What you have to do. In the entries below, how many lines include "curl"? Reply with the number and nothing more.

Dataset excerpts
* * * * * * * * *
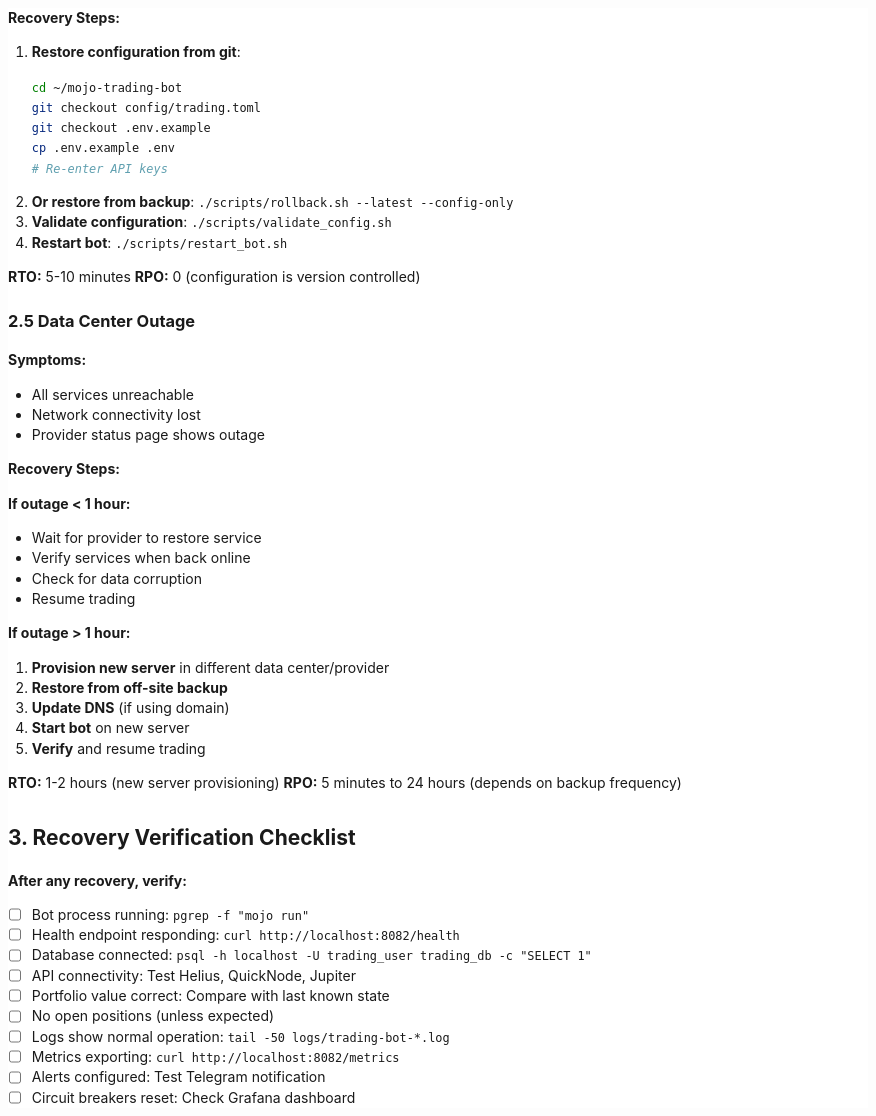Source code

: **Recovery Steps:**
1. **Restore configuration from git**:
   ```bash
   cd ~/mojo-trading-bot
   git checkout config/trading.toml
   git checkout .env.example
   cp .env.example .env
   # Re-enter API keys
   ```
2. **Or restore from backup**: `./scripts/rollback.sh --latest --config-only`
3. **Validate configuration**: `./scripts/validate_config.sh`
4. **Restart bot**: `./scripts/restart_bot.sh`

**RTO:** 5-10 minutes
**RPO:** 0 (configuration is version controlled)

### 2.5 Data Center Outage

**Symptoms:**
- All services unreachable
- Network connectivity lost
- Provider status page shows outage

**Recovery Steps:**

**If outage < 1 hour:**
- Wait for provider to restore service
- Verify services when back online
- Check for data corruption
- Resume trading

**If outage > 1 hour:**
1. **Provision new server** in different data center/provider
2. **Restore from off-site backup**
3. **Update DNS** (if using domain)
4. **Start bot** on new server
5. **Verify** and resume trading

**RTO:** 1-2 hours (new server provisioning)
**RPO:** 5 minutes to 24 hours (depends on backup frequency)

## 3. Recovery Verification Checklist

**After any recovery, verify:**
- [ ] Bot process running: `pgrep -f "mojo run"`
- [ ] Health endpoint responding: `curl http://localhost:8082/health`
- [ ] Database connected: `psql -h localhost -U trading_user trading_db -c "SELECT 1"`
- [ ] API connectivity: Test Helius, QuickNode, Jupiter
- [ ] Portfolio value correct: Compare with last known state
- [ ] No open positions (unless expected)
- [ ] Logs show normal operation: `tail -50 logs/trading-bot-*.log`
- [ ] Metrics exporting: `curl http://localhost:8082/metrics`
- [ ] Alerts configured: Test Telegram notification
- [ ] Circuit breakers reset: Check Grafana dashboard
* * * * * * * * *
Solution below. 2